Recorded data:
........
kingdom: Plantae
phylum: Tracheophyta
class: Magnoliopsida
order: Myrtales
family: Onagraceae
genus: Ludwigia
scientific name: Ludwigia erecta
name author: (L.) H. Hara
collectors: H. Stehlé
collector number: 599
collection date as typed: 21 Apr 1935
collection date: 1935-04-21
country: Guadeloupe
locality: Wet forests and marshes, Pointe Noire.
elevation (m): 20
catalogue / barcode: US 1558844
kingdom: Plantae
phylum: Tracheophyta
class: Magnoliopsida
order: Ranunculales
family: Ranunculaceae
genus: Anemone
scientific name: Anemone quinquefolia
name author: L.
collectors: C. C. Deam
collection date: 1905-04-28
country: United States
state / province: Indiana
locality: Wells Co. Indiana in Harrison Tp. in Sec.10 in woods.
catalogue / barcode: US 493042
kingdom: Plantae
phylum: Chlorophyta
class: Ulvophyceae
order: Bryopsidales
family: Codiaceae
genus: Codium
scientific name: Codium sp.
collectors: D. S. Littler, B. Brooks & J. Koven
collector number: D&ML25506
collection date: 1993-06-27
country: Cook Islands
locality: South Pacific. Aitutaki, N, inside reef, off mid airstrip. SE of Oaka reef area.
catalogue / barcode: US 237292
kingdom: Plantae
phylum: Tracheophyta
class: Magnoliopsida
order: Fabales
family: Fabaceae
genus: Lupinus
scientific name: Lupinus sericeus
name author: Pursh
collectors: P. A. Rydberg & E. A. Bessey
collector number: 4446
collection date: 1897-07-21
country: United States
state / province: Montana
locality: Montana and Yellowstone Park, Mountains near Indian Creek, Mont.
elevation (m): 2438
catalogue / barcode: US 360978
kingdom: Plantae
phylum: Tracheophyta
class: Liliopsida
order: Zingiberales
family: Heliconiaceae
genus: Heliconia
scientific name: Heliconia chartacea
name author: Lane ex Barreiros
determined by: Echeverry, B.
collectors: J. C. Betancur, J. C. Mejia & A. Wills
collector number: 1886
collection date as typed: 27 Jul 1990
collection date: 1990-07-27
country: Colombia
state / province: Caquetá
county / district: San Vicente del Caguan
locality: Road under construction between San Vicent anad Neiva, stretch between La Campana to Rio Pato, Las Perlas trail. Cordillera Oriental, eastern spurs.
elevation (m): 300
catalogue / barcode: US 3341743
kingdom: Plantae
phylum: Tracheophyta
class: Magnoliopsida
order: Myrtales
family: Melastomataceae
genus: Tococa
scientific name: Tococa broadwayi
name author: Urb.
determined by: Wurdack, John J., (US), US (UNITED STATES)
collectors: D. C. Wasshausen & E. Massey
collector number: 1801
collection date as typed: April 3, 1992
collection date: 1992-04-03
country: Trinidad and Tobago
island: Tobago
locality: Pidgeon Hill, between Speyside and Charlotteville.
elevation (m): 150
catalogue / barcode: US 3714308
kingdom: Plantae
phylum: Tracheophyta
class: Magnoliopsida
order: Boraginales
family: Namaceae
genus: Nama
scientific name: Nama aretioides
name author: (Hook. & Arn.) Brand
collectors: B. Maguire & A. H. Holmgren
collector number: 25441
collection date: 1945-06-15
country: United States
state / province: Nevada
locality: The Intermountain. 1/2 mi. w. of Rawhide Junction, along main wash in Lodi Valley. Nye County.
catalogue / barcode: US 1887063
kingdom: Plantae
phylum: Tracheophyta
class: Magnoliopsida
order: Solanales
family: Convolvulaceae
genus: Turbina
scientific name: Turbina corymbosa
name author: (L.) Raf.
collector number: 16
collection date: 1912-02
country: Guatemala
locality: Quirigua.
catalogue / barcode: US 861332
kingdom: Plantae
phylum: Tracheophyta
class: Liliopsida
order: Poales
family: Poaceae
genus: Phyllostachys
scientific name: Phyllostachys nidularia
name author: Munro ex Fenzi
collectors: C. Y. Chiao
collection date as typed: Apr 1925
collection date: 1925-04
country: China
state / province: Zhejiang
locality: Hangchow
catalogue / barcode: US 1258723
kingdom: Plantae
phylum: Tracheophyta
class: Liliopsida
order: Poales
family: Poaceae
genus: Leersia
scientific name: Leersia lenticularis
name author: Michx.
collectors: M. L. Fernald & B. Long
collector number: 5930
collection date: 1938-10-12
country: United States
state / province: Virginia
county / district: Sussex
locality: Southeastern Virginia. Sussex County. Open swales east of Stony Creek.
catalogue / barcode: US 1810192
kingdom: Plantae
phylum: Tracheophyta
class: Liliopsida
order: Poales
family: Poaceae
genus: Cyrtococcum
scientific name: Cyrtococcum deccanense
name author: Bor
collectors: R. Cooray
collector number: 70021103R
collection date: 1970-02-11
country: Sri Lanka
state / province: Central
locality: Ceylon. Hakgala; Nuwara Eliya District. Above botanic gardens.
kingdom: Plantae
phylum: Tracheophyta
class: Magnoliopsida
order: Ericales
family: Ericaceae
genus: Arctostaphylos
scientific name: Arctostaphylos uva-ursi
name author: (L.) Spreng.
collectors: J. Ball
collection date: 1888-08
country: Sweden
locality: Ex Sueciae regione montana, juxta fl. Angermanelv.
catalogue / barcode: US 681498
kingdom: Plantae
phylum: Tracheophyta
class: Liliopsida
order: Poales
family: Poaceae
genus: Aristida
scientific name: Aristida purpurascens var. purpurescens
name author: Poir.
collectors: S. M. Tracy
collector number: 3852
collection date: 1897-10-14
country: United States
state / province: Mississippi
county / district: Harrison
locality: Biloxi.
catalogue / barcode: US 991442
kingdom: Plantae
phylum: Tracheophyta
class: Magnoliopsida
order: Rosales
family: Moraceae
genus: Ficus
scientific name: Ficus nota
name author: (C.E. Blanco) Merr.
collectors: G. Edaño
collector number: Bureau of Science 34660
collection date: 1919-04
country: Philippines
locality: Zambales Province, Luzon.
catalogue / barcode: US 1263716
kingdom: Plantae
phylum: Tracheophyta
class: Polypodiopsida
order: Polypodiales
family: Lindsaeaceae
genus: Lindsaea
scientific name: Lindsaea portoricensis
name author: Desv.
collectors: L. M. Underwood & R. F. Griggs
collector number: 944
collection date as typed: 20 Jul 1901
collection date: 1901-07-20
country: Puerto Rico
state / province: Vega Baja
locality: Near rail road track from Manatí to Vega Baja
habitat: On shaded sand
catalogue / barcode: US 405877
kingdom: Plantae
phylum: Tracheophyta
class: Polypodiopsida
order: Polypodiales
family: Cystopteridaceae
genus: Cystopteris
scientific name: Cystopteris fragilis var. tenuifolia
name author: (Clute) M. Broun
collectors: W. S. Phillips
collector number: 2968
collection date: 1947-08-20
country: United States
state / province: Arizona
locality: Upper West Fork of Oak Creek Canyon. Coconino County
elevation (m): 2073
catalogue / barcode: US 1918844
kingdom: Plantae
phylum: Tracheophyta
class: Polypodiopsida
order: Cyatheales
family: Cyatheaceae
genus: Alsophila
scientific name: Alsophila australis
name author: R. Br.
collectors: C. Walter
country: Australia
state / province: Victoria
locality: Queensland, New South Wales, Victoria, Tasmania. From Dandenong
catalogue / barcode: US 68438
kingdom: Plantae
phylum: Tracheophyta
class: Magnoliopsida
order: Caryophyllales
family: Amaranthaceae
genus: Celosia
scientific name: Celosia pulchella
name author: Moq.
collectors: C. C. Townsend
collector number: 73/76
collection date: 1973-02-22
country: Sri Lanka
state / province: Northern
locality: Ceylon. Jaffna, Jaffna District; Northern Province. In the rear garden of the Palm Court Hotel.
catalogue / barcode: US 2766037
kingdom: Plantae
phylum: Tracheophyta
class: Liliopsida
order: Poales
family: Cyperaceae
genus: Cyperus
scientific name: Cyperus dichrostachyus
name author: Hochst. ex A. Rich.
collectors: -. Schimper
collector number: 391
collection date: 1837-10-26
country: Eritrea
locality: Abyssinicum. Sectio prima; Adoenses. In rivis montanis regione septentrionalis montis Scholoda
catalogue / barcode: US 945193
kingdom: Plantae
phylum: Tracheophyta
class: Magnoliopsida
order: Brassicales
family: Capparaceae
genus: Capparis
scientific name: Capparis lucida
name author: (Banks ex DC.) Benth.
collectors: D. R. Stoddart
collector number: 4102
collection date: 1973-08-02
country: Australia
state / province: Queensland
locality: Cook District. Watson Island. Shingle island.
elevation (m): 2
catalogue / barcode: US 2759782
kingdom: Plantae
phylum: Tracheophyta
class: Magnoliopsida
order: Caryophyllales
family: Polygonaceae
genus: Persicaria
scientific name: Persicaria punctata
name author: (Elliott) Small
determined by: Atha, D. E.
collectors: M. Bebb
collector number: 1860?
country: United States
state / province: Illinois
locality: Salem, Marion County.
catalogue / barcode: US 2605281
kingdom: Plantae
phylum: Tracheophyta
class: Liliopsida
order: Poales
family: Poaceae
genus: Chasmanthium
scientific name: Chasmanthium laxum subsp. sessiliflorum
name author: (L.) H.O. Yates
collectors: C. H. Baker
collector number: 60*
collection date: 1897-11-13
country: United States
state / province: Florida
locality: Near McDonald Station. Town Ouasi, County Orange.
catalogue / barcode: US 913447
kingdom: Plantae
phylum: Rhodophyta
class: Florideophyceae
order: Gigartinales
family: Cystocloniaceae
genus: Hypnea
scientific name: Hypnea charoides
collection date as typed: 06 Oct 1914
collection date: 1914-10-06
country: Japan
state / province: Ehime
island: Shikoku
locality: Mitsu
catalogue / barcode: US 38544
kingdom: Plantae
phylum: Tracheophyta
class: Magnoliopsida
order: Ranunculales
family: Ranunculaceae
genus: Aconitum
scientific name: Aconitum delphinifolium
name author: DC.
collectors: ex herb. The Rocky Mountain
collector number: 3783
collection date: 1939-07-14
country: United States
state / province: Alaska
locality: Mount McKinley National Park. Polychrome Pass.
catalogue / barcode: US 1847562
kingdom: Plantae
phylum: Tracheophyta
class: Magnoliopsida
........
Please return the part of the material that opens with the line containing "elevation (m): 150" and closes with the line containing "collector number: 5930", repeating those lines exactly.

elevation (m): 150
catalogue / barcode: US 3714308
kingdom: Plantae
phylum: Tracheophyta
class: Magnoliopsida
order: Boraginales
family: Namaceae
genus: Nama
scientific name: Nama aretioides
name author: (Hook. & Arn.) Brand
collectors: B. Maguire & A. H. Holmgren
collector number: 25441
collection date: 1945-06-15
country: United States
state / province: Nevada
locality: The Intermountain. 1/2 mi. w. of Rawhide Junction, along main wash in Lodi Valley. Nye County.
catalogue / barcode: US 1887063
kingdom: Plantae
phylum: Tracheophyta
class: Magnoliopsida
order: Solanales
family: Convolvulaceae
genus: Turbina
scientific name: Turbina corymbosa
name author: (L.) Raf.
collector number: 16
collection date: 1912-02
country: Guatemala
locality: Quirigua.
catalogue / barcode: US 861332
kingdom: Plantae
phylum: Tracheophyta
class: Liliopsida
order: Poales
family: Poaceae
genus: Phyllostachys
scientific name: Phyllostachys nidularia
name author: Munro ex Fenzi
collectors: C. Y. Chiao
collection date as typed: Apr 1925
collection date: 1925-04
country: China
state / province: Zhejiang
locality: Hangchow
catalogue / barcode: US 1258723
kingdom: Plantae
phylum: Tracheophyta
class: Liliopsida
order: Poales
family: Poaceae
genus: Leersia
scientific name: Leersia lenticularis
name author: Michx.
collectors: M. L. Fernald & B. Long
collector number: 5930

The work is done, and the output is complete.